Further, when the driving rod 22 is not engaged with the coupling groove 16, the air inlet 51 is located below the mounting ring 1 and shielded by the mounting ring 1, thereby preventing foreign materials and dust from contaminating the air passage 53. When the driving rod 22 is engaged with the connecting groove 16, the air inlet 51 is gradually moved toward the center of the mounting ring 1 until it is engaged with the air passing hole of the driving rod 22.

Further, when the locking rod 32 is inserted into the locking hole 33, the air passing hole of the driving rod 22 is matched with the air inlet 51 of the slider.

Furthermore, the interior of the implanter 55 is further provided with a boosting piston 58 capable of promoting the external recombinant human epidermal growth factor solution 56 to be discharged towards the micro-channel 57, and both sides of the boosting piston 58 are in sealing contact with the inner side wall of the implanter 55. And a driving spring 59 is arranged on one side of the boosting piston 58, which is far away from the external recombinant human epidermal growth factor solution 56, one end of the driving spring 59 is fixedly connected with the boosting piston 58, and the other end of the driving spring 59 is fixedly connected with the inner wall of the implanter 55.

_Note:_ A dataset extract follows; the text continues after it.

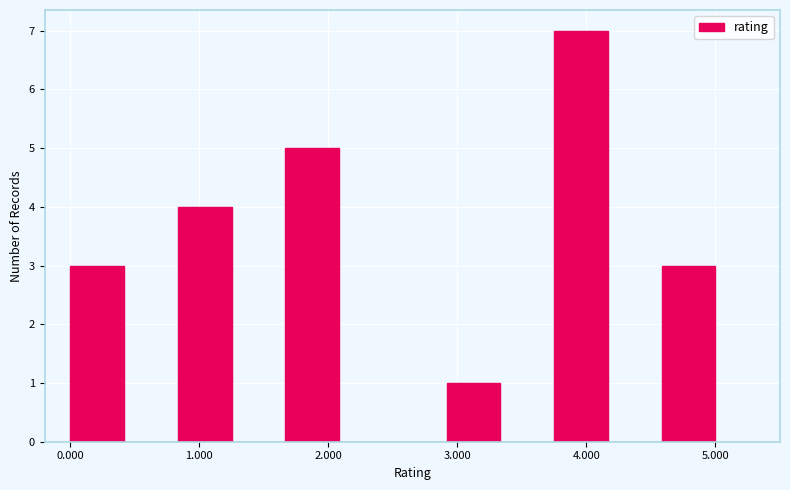

How tall is the bar that spans 0.0 to 0.4 on the x-axis? Neither the bar edges nor the heights are printed on the chart, so give them approximately, as read against the axes.

3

Under the action of external air pressure, the driving spring 59 expands and contracts, and the boosting piston 58 moves towards the micro-channel 57 to press the external recombinant hEGF solution 56.

By providing the boost piston 58 to limit the position of the recombinant hmf solution 56, the recombinant hmf solution 56 is prevented from flowing back into the slider 12 through the air tube 54 when the patient changes posture (e.g., the patient turns over on the bed, changes from a lying state to a sitting or standing state). In addition, the boosting piston 58 can better press the external recombinant human epidermal growth factor solution 56 to the micro-channel 57 for discharging into the sinus.

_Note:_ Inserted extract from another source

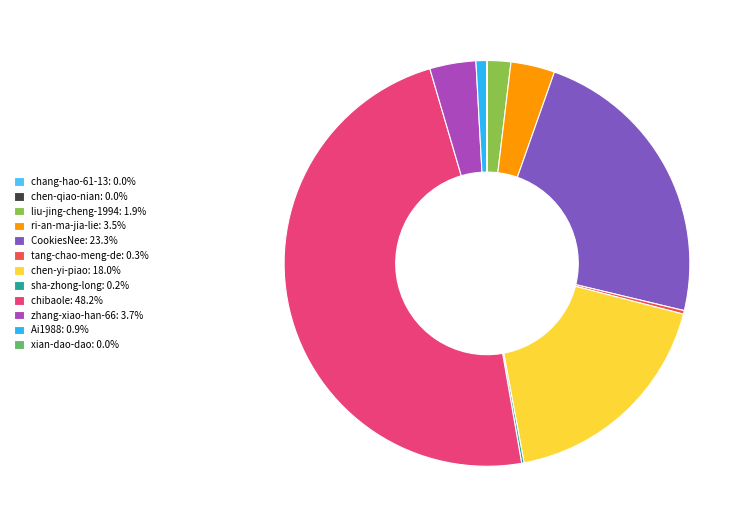

Is liu-jing-cheng-1994: 1.9% the majority of the pie?

No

Furthermore, eight inflation ports are formed in the upper end face of the gas storage ring body, the eight inflation ports are in one-to-one correspondence with the eight gas storage cavities 5 respectively, each inflation port is provided with a rubber plug 60, and the rubber plugs 60 can be matched with syringe needles.

The specific embodiments are only for explaining the present invention, and the present invention is not limited thereto, and those skilled in the art can make modifications without inventive contribution to the present embodiments as needed after reading the present specification, but all of them are protected by patent law within the scope of the claims of the present invention.